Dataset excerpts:

* * * * * * *

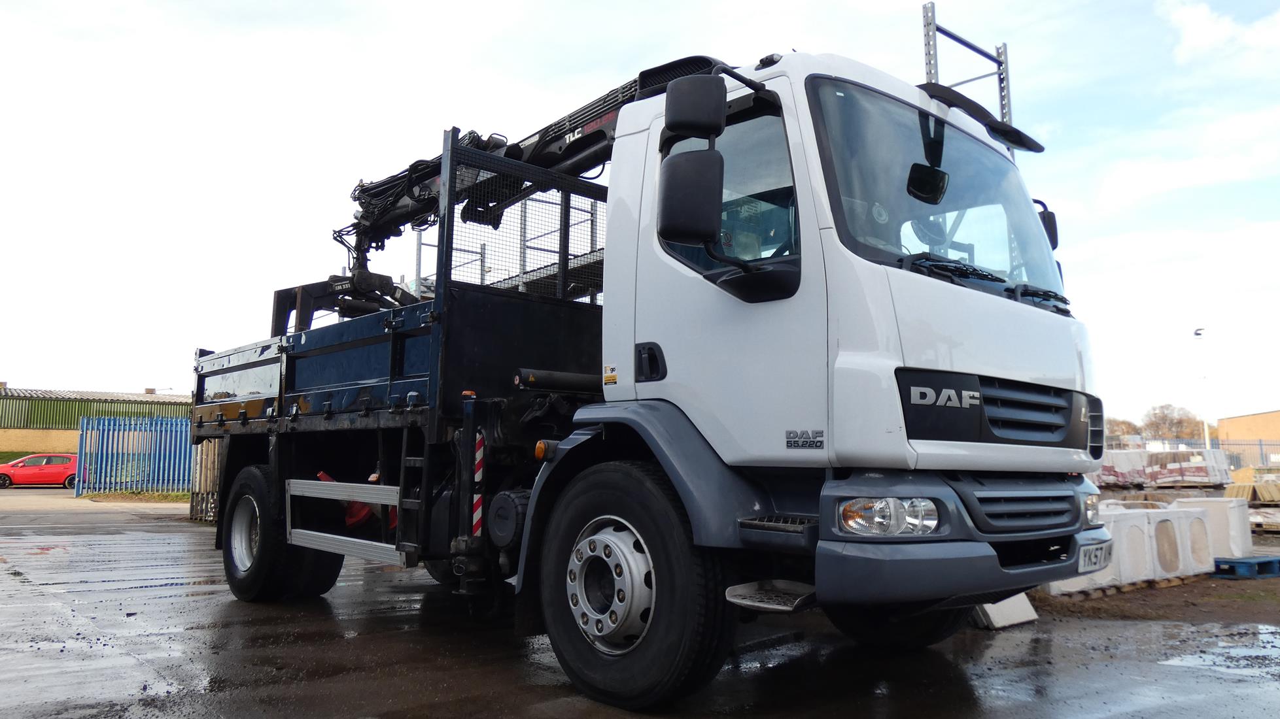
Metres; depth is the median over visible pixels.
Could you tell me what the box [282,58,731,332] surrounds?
crane
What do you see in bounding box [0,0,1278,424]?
sky
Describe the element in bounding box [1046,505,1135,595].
bulk bag
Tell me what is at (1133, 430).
tree
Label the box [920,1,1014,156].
metal tower
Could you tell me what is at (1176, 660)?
puddle
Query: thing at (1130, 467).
wrapped bricks
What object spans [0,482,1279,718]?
wet pavement
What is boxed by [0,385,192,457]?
green building
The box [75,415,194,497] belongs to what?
blue fence
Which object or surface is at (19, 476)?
red car
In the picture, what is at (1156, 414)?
tree
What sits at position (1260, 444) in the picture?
metal fence
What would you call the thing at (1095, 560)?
license plate
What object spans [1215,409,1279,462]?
brick building
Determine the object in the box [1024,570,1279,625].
dirt ground
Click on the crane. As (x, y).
(600, 133)
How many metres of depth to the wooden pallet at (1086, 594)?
7.77 m
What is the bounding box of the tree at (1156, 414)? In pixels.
[1142,403,1206,442]
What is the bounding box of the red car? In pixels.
[0,452,79,488]
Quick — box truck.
[175,38,1117,709]
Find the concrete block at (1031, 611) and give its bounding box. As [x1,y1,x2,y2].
[973,592,1038,629]
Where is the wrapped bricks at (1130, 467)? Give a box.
[1093,448,1151,487]
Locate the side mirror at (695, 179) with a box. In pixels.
[659,145,722,244]
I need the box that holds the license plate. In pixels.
[1077,540,1111,573]
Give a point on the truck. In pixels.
(894, 284)
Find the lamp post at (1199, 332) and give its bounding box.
[1192,327,1210,448]
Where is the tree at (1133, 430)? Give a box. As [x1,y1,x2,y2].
[1104,417,1142,439]
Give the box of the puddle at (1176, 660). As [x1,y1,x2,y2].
[1157,631,1279,673]
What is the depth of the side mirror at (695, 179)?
3.69 m
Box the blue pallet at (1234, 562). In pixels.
[1212,555,1279,578]
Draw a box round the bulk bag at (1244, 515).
[1174,495,1251,559]
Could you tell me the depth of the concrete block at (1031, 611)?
6.00 m
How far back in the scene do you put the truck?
4.11 m
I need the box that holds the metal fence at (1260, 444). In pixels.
[1103,436,1279,469]
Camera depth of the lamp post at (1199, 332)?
39.51 m
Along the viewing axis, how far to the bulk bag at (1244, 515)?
9.85 m
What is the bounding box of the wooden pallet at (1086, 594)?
[1056,574,1195,601]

* * * * * * *

### About this exercise
Set down each entry above word for word, without its pictures.

### Task result
Metres; depth is the median over visible pixels.
Could you tell me what the box [282,58,731,332] surrounds?
crane
What do you see in bounding box [0,0,1278,424]?
sky
Describe the element in bounding box [1046,505,1135,595].
bulk bag
Tell me what is at (1133, 430).
tree
Label the box [920,1,1014,156].
metal tower
Could you tell me what is at (1176, 660)?
puddle
Query: thing at (1130, 467).
wrapped bricks
What object spans [0,482,1279,718]?
wet pavement
What is boxed by [0,385,192,457]?
green building
The box [75,415,194,497] belongs to what?
blue fence
Which object or surface is at (19, 476)?
red car
In the picture, what is at (1156, 414)?
tree
What sits at position (1260, 444) in the picture?
metal fence
What would you call the thing at (1095, 560)?
license plate
What object spans [1215,409,1279,462]?
brick building
Determine the object in the box [1024,570,1279,625].
dirt ground
Click on the crane. As (x, y).
(600, 133)
How many metres of depth to the wooden pallet at (1086, 594)?
7.77 m
What is the bounding box of the tree at (1156, 414)? In pixels.
[1142,403,1206,442]
What is the bounding box of the red car? In pixels.
[0,452,79,488]
Quick — box truck.
[175,38,1117,709]
Find the concrete block at (1031, 611) and give its bounding box. As [x1,y1,x2,y2].
[973,592,1038,629]
Where is the wrapped bricks at (1130, 467)? Give a box.
[1093,448,1151,487]
Locate the side mirror at (695, 179) with a box. In pixels.
[659,145,722,244]
I need the box that holds the license plate. In pixels.
[1077,540,1111,573]
Give a point on the truck. In pixels.
(894, 284)
Find the lamp post at (1199, 332) and give its bounding box.
[1192,327,1210,448]
Where is the tree at (1133, 430)? Give a box. As [x1,y1,x2,y2].
[1104,417,1142,439]
Give the box of the puddle at (1176, 660). As [x1,y1,x2,y2].
[1157,631,1279,673]
What is the depth of the side mirror at (695, 179)?
3.69 m
Box the blue pallet at (1234, 562). In pixels.
[1212,555,1279,578]
Draw a box round the bulk bag at (1244, 515).
[1174,495,1251,559]
Could you tell me the depth of the concrete block at (1031, 611)?
6.00 m
How far back in the scene do you put the truck?
4.11 m
I need the box that holds the metal fence at (1260, 444). In pixels.
[1103,436,1279,469]
Camera depth of the lamp post at (1199, 332)?
39.51 m
Along the viewing axis, how far to the bulk bag at (1244, 515)?
9.85 m
What is the bounding box of the wooden pallet at (1086, 594)?
[1056,574,1195,601]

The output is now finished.